| Task statement |
Write out all of the records exactly once more and skip the images.

(Recorded data)
- - -

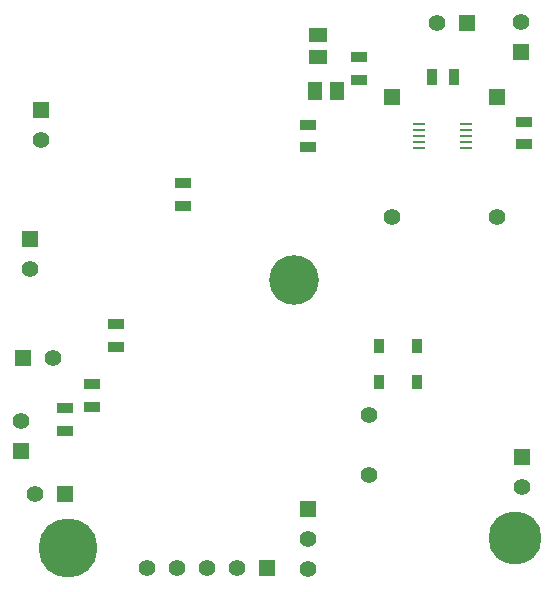
<source format=gbs>
G04 (created by PCBNEW (2013-07-07 BZR 4022)-stable) date 24/06/2015 00:02:37*
%MOIN*%
G04 Gerber Fmt 3.4, Leading zero omitted, Abs format*
%FSLAX34Y34*%
G01*
G70*
G90*
G04 APERTURE LIST*
%ADD10C,0.00590551*%
%ADD11R,0.0423228X0.0106299*%
%ADD12R,0.0358268X0.0480315*%
%ADD13R,0.055X0.035*%
%ADD14R,0.035X0.055*%
%ADD15R,0.055X0.055*%
%ADD16C,0.055*%
%ADD17C,0.056*%
%ADD18R,0.059X0.0512*%
%ADD19R,0.0512X0.059*%
%ADD20C,0.165354*%
%ADD21C,0.19685*%
%ADD22C,0.177165*%
G04 APERTURE END LIST*
G54D10*
G54D11*
X86167Y-60343D03*
X86167Y-60146D03*
X86167Y-59950D03*
X86167Y-59753D03*
X86167Y-59556D03*
X87732Y-59556D03*
X87732Y-59753D03*
X87732Y-59950D03*
X87732Y-60146D03*
X87732Y-60343D03*
G54D12*
X86095Y-68150D03*
X84804Y-68150D03*
X86095Y-66950D03*
X84804Y-66950D03*
G54D13*
X76050Y-66975D03*
X76050Y-66225D03*
X84150Y-58075D03*
X84150Y-57325D03*
G54D14*
X86575Y-58000D03*
X87325Y-58000D03*
G54D13*
X75250Y-68975D03*
X75250Y-68225D03*
X82450Y-60325D03*
X82450Y-59575D03*
X89650Y-59475D03*
X89650Y-60225D03*
X74350Y-69775D03*
X74350Y-69025D03*
X78300Y-62275D03*
X78300Y-61525D03*
G54D15*
X81100Y-74350D03*
G54D16*
X80100Y-74350D03*
X79100Y-74350D03*
X78100Y-74350D03*
X77100Y-74350D03*
G54D15*
X82450Y-72400D03*
G54D16*
X82450Y-73400D03*
X82450Y-74400D03*
G54D15*
X73200Y-63400D03*
G54D16*
X73200Y-64400D03*
G54D15*
X73550Y-59100D03*
G54D16*
X73550Y-60100D03*
G54D15*
X89600Y-70650D03*
G54D16*
X89600Y-71650D03*
G54D15*
X87750Y-56200D03*
G54D16*
X86750Y-56200D03*
G54D15*
X72900Y-70450D03*
G54D16*
X72900Y-69450D03*
G54D15*
X72950Y-67350D03*
G54D16*
X73950Y-67350D03*
G54D15*
X89550Y-57150D03*
G54D16*
X89550Y-56150D03*
G54D15*
X74350Y-71900D03*
G54D16*
X73350Y-71900D03*
G54D17*
X84500Y-71250D03*
X84500Y-69250D03*
G54D15*
X85250Y-58650D03*
G54D16*
X85250Y-62650D03*
G54D15*
X88750Y-58650D03*
G54D16*
X88750Y-62650D03*
G54D18*
X82800Y-57325D03*
X82800Y-56575D03*
G54D19*
X83425Y-58450D03*
X82675Y-58450D03*
G54D20*
X82000Y-64750D03*
G54D21*
X74450Y-73700D03*
G54D22*
X89350Y-73350D03*
M02*

</source>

- - -

| Answer space |
<source format=gbs>
G04 (created by PCBNEW (2013-07-07 BZR 4022)-stable) date 24/06/2015 00:02:37*
%MOIN*%
G04 Gerber Fmt 3.4, Leading zero omitted, Abs format*
%FSLAX34Y34*%
G01*
G70*
G90*
G04 APERTURE LIST*
%ADD10C,0.00590551*%
%ADD11R,0.0423228X0.0106299*%
%ADD12R,0.0358268X0.0480315*%
%ADD13R,0.055X0.035*%
%ADD14R,0.035X0.055*%
%ADD15R,0.055X0.055*%
%ADD16C,0.055*%
%ADD17C,0.056*%
%ADD18R,0.059X0.0512*%
%ADD19R,0.0512X0.059*%
%ADD20C,0.165354*%
%ADD21C,0.19685*%
%ADD22C,0.177165*%
G04 APERTURE END LIST*
G54D10*
G54D11*
X86167Y-60343D03*
X86167Y-60146D03*
X86167Y-59950D03*
X86167Y-59753D03*
X86167Y-59556D03*
X87732Y-59556D03*
X87732Y-59753D03*
X87732Y-59950D03*
X87732Y-60146D03*
X87732Y-60343D03*
G54D12*
X86095Y-68150D03*
X84804Y-68150D03*
X86095Y-66950D03*
X84804Y-66950D03*
G54D13*
X76050Y-66975D03*
X76050Y-66225D03*
X84150Y-58075D03*
X84150Y-57325D03*
G54D14*
X86575Y-58000D03*
X87325Y-58000D03*
G54D13*
X75250Y-68975D03*
X75250Y-68225D03*
X82450Y-60325D03*
X82450Y-59575D03*
X89650Y-59475D03*
X89650Y-60225D03*
X74350Y-69775D03*
X74350Y-69025D03*
X78300Y-62275D03*
X78300Y-61525D03*
G54D15*
X81100Y-74350D03*
G54D16*
X80100Y-74350D03*
X79100Y-74350D03*
X78100Y-74350D03*
X77100Y-74350D03*
G54D15*
X82450Y-72400D03*
G54D16*
X82450Y-73400D03*
X82450Y-74400D03*
G54D15*
X73200Y-63400D03*
G54D16*
X73200Y-64400D03*
G54D15*
X73550Y-59100D03*
G54D16*
X73550Y-60100D03*
G54D15*
X89600Y-70650D03*
G54D16*
X89600Y-71650D03*
G54D15*
X87750Y-56200D03*
G54D16*
X86750Y-56200D03*
G54D15*
X72900Y-70450D03*
G54D16*
X72900Y-69450D03*
G54D15*
X72950Y-67350D03*
G54D16*
X73950Y-67350D03*
G54D15*
X89550Y-57150D03*
G54D16*
X89550Y-56150D03*
G54D15*
X74350Y-71900D03*
G54D16*
X73350Y-71900D03*
G54D17*
X84500Y-71250D03*
X84500Y-69250D03*
G54D15*
X85250Y-58650D03*
G54D16*
X85250Y-62650D03*
G54D15*
X88750Y-58650D03*
G54D16*
X88750Y-62650D03*
G54D18*
X82800Y-57325D03*
X82800Y-56575D03*
G54D19*
X83425Y-58450D03*
X82675Y-58450D03*
G54D20*
X82000Y-64750D03*
G54D21*
X74450Y-73700D03*
G54D22*
X89350Y-73350D03*
M02*

</source>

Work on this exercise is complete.